🤖 AI Summary
This paper addresses the low fusion efficiency and weak representational capacity of multi-pretrained-model features in reinforcement learning. We propose a weight-sharing attention mechanism to enable efficient, cooperative fusion across model embeddings. During state encoding, our method uniformly models hidden representations from diverse pretrained models (e.g., ViT, ResNet), eliminating redundant parameters and computational overhead. Our key contribution is the first incorporation of weight sharing into multi-source feature fusion—striking a balance between representation richness and computational efficiency—alongside a systematic analysis of how model scale affects generalization performance. Evaluated on the Atari benchmark, our approach achieves performance comparable to end-to-end training while significantly reducing reliance on any single base model. Results demonstrate its effectiveness, robustness, and scalability.
📝 Abstract
The recent focus and release of pre-trained models have been a key components to several advancements in many fields (e.g. Natural Language Processing and Computer Vision), as a matter of fact, pre-trained models learn disparate latent embeddings sharing insightful representations. On the other hand, Reinforcement Learning (RL) focuses on maximizing the cumulative reward obtained via agent's interaction with the environment.
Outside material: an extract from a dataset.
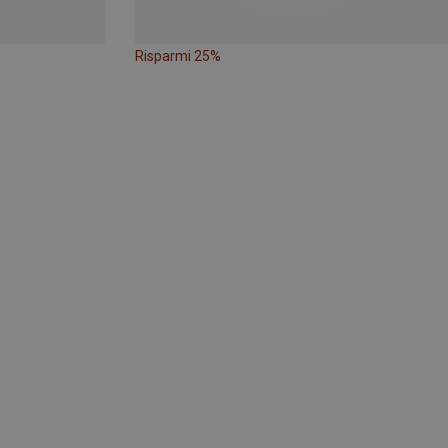
Risparmi 25%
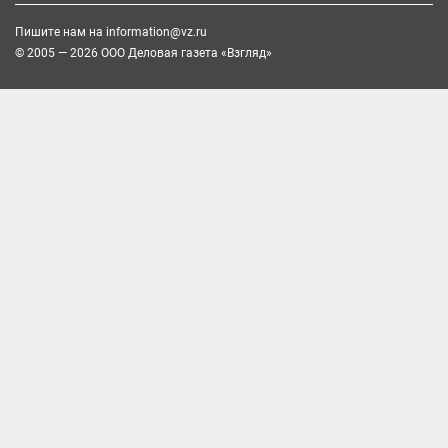
Пишите нам на
information@vz.ru
© 2005 — 2026 ООО Деловая газета «Взгляд»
RL agents do not have any prior knowledge about the world, and they either learn from scratch an end-to-end mapping between the observation and action spaces or, in more recent works, are paired with monolithic and computationally expensive Foundational Models. How to effectively combine and leverage the hidden information of different pre-trained models simultaneously in RL is still an open and understudied question. In this work, we propose Weight Sharing Attention (WSA), a new architecture to combine embeddings of multiple pre-trained models to shape an enriched state representation, balancing the tradeoff between efficiency and performance. We run an extensive comparison between several combination modes showing that WSA obtains comparable performance on multiple Atari games compared to end-to-end models. Furthermore, we study the generalization capabilities of this approach and analyze how scaling the number of models influences agents' performance during and after training.